Dom nodded. “Still, you have to have crew.”
“Have you had a briefing lately on the world situation?” He continued without waiting for an answer. “The Worldsavers are in complete control in China. They’re training an army. Japan is pulling out of space to avoid invasion from China. The government fell in the U.K. and the new prime minister has put both Worldsavers and Earthfirsters in his cabinet. France is tottering. Germany is going through the throes of repression of individual rights in an effort to wipe out the Firsters there. It’s civil war for all practical purposes. The Russians are compromising with their own Firsters. They’ve pulled five exploration ships out of space and are refitting them to carry phosphates.”
“And here?” Dom asked.
“It’s strangely quiet,” J.J. said. “There hasn’t been a major incident in months, not since the battle of DOSEWEX. It’s as if they’re mustering their strength. There’s the usual claptrap in the media and in Congress, but the killers are being quiet. A lot of people, including the FBI, are worried. Hedges reports to me from over there that several FBI plants have been exposed and killed in the last month. He thinks he has a top-level traitor right in the Washington office, and he’s working desperately to find out what’s going on. His private theory is that there’ll be one major push before we can take off for Jupiter.”
“Any guesses as to what kind of push?”
“Maybe revolution,” J.J. said.
“It’s that bad?”
“Take one small unit,” J.J. said, “that squad of space marines at DOSEWEX. It was fifty percent infiltrated. How many Firsters are in a company of the army? A dozen men could wipe out a company if they hit a barracks in the middle of the night, killing men who thought they were buddies.”
“You think armed revolution would succeed?”
“I don’t know.

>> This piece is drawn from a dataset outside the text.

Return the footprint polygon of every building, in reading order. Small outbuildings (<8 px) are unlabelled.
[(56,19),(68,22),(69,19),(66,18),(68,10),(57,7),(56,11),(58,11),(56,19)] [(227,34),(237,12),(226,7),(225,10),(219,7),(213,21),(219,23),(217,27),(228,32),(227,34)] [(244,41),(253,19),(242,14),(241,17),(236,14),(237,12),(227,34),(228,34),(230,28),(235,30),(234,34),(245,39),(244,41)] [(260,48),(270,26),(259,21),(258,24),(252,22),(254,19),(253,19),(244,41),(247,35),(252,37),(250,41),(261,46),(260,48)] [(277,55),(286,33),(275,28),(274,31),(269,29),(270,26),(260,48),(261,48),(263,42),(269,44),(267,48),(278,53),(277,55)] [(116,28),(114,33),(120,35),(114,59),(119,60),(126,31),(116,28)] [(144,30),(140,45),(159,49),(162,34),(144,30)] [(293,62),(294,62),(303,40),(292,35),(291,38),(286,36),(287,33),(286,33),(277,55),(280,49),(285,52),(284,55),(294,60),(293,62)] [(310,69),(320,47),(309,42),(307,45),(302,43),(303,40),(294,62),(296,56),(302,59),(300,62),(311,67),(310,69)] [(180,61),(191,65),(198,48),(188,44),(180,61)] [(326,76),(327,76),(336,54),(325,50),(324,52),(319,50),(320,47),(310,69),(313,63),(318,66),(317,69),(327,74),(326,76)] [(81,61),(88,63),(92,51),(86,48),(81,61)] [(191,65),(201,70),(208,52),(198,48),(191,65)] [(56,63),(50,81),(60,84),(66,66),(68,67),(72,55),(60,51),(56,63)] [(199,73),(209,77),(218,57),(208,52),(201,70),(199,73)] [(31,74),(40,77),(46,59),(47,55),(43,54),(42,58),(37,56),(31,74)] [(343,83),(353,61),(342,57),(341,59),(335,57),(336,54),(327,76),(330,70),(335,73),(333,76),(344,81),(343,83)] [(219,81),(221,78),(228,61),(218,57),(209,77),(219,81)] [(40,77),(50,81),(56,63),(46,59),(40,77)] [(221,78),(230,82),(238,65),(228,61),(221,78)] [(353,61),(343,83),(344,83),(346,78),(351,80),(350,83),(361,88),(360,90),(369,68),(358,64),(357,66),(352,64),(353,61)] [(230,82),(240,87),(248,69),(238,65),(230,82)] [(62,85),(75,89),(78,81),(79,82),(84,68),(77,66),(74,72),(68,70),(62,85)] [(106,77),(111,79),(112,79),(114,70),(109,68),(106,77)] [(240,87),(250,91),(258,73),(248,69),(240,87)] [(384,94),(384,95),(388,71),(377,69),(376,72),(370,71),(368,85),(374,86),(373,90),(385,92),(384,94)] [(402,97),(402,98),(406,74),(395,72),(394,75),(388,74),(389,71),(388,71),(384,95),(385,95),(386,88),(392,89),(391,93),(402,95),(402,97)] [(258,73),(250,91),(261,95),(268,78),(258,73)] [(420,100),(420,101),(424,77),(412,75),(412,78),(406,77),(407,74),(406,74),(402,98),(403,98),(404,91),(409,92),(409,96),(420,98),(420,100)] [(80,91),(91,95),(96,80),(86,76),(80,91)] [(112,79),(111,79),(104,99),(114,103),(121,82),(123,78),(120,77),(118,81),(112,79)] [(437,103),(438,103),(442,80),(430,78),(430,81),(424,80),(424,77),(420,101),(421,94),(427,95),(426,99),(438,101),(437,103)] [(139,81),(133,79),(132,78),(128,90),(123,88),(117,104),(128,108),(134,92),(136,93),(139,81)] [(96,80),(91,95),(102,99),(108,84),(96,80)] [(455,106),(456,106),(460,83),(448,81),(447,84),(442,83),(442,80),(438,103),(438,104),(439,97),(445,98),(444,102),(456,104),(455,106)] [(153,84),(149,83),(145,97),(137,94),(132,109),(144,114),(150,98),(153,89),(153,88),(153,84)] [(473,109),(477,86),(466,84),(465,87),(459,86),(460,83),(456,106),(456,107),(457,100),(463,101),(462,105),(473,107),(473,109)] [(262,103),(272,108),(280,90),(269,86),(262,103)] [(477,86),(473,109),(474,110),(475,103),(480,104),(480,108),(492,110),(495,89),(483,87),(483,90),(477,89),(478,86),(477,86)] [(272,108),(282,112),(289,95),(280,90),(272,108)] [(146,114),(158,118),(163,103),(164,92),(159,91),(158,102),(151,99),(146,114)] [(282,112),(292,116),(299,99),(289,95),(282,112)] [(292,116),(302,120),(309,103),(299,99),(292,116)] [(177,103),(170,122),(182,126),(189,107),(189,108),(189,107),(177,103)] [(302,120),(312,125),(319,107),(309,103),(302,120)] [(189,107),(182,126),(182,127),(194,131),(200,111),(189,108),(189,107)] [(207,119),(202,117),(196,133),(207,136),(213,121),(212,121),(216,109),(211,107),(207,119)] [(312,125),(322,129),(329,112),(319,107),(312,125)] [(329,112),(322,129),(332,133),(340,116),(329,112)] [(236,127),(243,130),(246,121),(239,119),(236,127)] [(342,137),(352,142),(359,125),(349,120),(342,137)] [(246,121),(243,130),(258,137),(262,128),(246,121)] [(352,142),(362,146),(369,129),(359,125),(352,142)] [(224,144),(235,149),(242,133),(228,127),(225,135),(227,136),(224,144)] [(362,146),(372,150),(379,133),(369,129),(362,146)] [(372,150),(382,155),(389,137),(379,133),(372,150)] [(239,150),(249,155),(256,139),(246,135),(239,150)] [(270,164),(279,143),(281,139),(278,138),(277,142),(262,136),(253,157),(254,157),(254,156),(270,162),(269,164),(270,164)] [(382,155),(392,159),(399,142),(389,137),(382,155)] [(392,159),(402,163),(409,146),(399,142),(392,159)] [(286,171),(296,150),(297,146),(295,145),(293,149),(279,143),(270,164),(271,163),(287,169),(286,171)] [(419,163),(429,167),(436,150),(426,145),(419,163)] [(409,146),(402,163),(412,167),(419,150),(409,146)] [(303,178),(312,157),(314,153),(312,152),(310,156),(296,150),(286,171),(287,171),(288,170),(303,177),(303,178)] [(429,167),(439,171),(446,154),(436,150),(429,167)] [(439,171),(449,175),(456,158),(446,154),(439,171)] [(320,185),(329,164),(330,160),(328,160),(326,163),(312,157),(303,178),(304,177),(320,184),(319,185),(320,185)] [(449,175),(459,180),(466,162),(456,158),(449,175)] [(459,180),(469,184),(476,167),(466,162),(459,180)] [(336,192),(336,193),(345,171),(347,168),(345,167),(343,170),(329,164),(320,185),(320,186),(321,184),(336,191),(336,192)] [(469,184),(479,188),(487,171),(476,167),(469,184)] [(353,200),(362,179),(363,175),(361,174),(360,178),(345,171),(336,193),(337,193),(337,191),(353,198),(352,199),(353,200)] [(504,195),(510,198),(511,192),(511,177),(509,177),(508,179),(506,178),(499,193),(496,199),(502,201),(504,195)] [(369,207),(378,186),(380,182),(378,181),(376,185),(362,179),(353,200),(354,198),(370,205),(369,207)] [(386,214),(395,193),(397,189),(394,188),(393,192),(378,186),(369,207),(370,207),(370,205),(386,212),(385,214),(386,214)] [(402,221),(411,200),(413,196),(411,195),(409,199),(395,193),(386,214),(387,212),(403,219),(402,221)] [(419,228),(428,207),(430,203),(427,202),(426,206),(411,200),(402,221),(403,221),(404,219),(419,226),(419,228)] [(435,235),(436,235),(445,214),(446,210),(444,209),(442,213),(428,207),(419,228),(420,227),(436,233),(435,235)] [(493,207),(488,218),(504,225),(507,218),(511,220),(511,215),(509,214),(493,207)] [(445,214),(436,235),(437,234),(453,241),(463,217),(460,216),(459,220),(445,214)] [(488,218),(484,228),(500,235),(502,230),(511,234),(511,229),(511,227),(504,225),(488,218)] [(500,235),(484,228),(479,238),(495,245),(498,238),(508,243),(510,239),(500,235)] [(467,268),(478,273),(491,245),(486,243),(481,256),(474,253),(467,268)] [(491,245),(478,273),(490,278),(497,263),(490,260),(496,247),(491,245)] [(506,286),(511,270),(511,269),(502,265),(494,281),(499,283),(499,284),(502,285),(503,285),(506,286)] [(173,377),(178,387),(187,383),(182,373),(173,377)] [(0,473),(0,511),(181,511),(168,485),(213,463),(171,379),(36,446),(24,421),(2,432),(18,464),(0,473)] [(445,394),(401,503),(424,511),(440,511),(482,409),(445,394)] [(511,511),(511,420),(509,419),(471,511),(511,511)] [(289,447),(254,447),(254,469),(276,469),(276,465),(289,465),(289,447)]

No one does, because we don’t know their strength. There are times when I feel that ninety percent of the population must be radical or radical in sympathy, but the great and unwashed masses are still a question mark. Would they support a radical armed revolution? In spite of what’s been done to democracy in the name of equality of opportunity and freedom from want, there just might be a strong, hard core of democracy in the masses. It’s impossible to guess how the public would turn. They hear political promises day after day, and day after day their food gets worse. They might buy the Firsters’ propaganda. Get the world out of space and the milk and honey will flow.”
“But, damnit, phosphates from Mars fertilize the fields which feed them,” Dom said.
“We know that. Tell it to a welfare bum in Detroit who wants real steak every day instead of once a month. The Firsters tell him they’ll develop better agricultural methods with the money now wasted in space.”
“Is anyone thinking of a preemptive strike against them?” Dom asked.
“We think about it, but they’re spread all over the country. They mass only for specific attacks, such as on DOSEWEX. They have no strong, individual leaders. They’re splintered. That’s the thing which has saved us so far. There’s almost as much blood shed in fighting between radical groups jockeying for power as in their attacks on the government. If they ever form a united front, it will be big trouble, and that’s one thing they might be doing now. If they were having internal consolidation meetings, that would account for the quiet.”